General Charles De Gaulle was keen to unite these different resistance groups under his leadership. In January, 1942, Jean Moulin, who had spent time in London with De Gaulle, was sent back to France and was given the task of uniting the various groups into one organization. Over the next few months Moulin arranged meetings with Jean-Pierre Lévy, Pierre Villon, Pierre Brossolette, Henry Frenay, Emmanuel d'Astier, and other leaders of the French Resistance.
After much discussion Jean Moulin persuaded the eight major resistance groups to form the Conseil National de la Resistance (CNR) and the first joint meeting under Moulin's chairmanship took place in Paris on 27th May 1943. When Moulin was arrested in June, 1943, Georges Bidault became president of the CNR.
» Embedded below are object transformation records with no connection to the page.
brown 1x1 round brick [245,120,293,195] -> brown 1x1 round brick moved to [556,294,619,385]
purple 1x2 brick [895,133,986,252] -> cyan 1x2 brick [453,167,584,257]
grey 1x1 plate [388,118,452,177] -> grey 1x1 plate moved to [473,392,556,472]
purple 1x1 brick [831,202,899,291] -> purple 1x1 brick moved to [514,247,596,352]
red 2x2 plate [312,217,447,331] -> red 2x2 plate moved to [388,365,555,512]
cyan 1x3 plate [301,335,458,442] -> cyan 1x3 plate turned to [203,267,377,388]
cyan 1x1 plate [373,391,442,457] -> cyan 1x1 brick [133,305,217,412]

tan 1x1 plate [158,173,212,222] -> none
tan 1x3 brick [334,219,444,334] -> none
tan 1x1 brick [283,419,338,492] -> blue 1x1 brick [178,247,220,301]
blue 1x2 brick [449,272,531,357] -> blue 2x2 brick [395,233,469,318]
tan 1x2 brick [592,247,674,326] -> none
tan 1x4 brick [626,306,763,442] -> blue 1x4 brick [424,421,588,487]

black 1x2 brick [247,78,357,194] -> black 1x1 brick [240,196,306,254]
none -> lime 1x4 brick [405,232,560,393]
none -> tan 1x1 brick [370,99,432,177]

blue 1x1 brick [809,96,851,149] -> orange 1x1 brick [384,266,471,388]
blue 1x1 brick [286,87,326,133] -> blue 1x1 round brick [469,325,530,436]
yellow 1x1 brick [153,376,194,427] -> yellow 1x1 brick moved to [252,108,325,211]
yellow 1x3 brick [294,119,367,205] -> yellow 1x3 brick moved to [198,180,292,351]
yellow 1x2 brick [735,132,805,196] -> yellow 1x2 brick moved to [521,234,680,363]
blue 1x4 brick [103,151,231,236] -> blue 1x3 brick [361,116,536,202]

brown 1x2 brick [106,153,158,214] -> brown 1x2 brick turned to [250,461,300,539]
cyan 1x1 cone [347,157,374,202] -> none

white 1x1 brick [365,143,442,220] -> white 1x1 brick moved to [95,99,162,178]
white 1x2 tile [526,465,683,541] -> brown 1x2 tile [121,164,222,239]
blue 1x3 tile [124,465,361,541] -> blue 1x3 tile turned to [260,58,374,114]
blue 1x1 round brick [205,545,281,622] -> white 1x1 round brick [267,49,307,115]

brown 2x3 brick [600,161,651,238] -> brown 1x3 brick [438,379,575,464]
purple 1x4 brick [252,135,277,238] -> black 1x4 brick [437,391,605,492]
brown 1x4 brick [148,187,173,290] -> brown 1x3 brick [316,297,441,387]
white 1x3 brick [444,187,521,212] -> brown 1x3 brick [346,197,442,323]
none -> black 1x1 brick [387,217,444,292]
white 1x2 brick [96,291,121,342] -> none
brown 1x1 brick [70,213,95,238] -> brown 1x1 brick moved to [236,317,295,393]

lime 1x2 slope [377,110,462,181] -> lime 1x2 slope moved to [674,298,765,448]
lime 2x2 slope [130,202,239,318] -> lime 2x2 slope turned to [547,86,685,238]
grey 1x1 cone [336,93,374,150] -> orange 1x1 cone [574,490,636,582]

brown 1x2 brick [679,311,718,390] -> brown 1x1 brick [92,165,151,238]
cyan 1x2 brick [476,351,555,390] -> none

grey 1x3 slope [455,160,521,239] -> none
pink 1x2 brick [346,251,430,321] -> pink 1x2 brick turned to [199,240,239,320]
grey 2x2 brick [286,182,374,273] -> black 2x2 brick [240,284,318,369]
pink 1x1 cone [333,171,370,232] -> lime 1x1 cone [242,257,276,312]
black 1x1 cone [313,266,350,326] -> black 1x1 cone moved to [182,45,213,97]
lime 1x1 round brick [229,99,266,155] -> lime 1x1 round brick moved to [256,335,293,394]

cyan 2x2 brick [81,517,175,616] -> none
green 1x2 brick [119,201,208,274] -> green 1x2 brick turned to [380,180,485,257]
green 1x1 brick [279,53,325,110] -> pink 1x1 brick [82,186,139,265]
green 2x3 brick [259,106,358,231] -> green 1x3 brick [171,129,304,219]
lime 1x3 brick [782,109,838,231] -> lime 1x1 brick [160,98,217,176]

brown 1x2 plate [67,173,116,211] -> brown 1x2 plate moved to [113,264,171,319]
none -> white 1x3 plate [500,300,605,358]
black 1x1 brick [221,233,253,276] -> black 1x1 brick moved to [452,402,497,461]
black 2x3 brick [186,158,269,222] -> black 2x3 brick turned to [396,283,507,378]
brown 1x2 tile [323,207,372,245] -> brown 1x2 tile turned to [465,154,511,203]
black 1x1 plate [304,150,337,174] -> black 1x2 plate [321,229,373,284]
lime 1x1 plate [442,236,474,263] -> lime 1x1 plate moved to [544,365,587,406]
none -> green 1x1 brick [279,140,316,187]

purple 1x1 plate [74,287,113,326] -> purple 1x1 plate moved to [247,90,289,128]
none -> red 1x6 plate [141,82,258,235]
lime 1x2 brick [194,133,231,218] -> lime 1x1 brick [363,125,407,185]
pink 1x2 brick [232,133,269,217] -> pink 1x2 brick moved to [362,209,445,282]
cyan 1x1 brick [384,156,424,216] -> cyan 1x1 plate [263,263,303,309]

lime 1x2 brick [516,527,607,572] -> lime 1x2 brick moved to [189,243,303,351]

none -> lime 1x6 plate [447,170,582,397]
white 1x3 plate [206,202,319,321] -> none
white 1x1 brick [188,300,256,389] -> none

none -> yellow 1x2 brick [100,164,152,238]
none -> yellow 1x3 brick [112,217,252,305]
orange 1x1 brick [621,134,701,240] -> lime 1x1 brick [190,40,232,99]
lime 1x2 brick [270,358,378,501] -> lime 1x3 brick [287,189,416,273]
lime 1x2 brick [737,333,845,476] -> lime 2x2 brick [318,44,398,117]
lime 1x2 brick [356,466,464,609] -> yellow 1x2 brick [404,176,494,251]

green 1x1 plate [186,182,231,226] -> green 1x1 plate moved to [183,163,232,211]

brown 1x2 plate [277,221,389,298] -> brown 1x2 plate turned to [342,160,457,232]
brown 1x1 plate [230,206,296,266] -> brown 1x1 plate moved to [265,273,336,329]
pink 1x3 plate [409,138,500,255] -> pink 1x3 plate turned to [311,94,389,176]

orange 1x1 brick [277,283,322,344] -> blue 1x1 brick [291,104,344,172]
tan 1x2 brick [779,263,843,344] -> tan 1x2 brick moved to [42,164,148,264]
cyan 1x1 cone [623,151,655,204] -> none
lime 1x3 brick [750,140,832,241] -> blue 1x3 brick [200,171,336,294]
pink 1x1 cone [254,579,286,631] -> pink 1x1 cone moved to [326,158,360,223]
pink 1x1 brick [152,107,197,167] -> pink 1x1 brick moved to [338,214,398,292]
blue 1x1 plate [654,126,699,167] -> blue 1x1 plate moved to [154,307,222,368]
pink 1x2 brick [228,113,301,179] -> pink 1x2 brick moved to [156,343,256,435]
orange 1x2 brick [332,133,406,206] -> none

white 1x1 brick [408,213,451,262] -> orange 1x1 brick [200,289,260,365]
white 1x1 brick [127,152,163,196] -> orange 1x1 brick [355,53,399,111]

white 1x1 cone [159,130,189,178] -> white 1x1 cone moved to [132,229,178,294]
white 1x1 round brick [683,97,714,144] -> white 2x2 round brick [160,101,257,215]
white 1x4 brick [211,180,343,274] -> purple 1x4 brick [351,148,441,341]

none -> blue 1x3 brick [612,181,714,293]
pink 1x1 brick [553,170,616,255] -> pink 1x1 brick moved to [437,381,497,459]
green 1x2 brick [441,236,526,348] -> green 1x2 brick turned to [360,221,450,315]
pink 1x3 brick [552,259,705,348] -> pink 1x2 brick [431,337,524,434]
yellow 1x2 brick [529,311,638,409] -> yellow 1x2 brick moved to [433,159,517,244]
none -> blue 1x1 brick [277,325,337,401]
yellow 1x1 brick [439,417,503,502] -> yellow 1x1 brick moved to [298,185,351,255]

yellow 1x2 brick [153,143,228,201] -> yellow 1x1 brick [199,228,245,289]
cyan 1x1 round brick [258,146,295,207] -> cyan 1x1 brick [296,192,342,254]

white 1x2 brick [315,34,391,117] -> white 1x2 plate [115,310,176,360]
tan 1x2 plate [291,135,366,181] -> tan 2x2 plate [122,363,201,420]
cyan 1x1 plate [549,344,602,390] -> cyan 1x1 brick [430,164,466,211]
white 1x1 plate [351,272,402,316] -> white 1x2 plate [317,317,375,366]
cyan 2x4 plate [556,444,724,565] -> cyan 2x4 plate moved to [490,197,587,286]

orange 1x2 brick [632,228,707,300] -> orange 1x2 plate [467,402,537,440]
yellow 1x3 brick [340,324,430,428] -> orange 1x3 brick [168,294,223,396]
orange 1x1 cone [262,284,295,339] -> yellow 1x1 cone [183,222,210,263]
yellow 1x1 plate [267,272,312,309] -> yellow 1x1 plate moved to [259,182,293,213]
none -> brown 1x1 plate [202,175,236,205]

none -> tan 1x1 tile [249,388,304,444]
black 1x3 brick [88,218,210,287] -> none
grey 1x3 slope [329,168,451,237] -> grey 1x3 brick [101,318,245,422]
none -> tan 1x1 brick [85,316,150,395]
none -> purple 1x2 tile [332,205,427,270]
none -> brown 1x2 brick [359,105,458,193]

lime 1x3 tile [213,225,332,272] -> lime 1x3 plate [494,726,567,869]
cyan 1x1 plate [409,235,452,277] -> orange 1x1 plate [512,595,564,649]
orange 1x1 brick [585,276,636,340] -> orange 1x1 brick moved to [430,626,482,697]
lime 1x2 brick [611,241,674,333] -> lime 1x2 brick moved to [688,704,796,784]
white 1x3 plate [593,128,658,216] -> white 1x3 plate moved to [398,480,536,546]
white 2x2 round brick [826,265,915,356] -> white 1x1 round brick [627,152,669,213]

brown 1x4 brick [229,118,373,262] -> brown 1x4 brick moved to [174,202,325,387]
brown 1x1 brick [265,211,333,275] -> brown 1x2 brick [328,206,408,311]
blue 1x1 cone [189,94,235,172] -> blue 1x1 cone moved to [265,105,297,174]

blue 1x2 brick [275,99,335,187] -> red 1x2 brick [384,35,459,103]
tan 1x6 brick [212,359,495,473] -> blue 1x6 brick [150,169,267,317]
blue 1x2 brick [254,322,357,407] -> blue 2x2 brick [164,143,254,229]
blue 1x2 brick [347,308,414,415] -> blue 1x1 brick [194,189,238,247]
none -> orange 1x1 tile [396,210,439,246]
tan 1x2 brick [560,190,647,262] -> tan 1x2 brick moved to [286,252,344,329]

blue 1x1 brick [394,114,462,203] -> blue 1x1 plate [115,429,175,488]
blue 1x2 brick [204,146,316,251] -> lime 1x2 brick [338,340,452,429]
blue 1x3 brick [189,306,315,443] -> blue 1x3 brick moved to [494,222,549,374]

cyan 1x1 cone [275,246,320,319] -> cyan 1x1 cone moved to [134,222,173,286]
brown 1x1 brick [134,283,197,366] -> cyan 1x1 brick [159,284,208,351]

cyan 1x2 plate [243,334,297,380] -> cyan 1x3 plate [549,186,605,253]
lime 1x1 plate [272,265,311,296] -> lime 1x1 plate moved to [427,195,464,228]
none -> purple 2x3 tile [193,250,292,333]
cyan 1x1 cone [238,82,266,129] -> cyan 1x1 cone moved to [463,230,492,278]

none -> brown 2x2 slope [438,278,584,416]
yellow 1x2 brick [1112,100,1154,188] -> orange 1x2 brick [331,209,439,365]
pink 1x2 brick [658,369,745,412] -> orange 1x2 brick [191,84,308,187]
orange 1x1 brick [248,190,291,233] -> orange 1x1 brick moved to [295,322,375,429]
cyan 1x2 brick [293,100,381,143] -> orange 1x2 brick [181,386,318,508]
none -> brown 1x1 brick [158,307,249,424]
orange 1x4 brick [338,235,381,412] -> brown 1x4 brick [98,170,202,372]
On 15th March, 1944, the CNR published a charter that demanded a series of social and economic reforms should be implemented after the liberation of France. This included the establishment of universal suffrage and the equality of all citizens. The charter claimed that to ensure true equality it would be necessary to nationalize the large industrial and financial companies. It also called for a minimum wage, independent trade unions, comprehensive social security, worker participation in management, educational equality, and the extension of political, social and economic rights to colonial citizens.
The Constituent Assembly established in 1945 made attempts to satisfy the demands of the CNR Charter. This included the nationalization of the coal fields, the gas and electric companies, five of the leading French banks, the Renault factories and the aircraft industries. Universal suffrage was introduced and social security system was improved.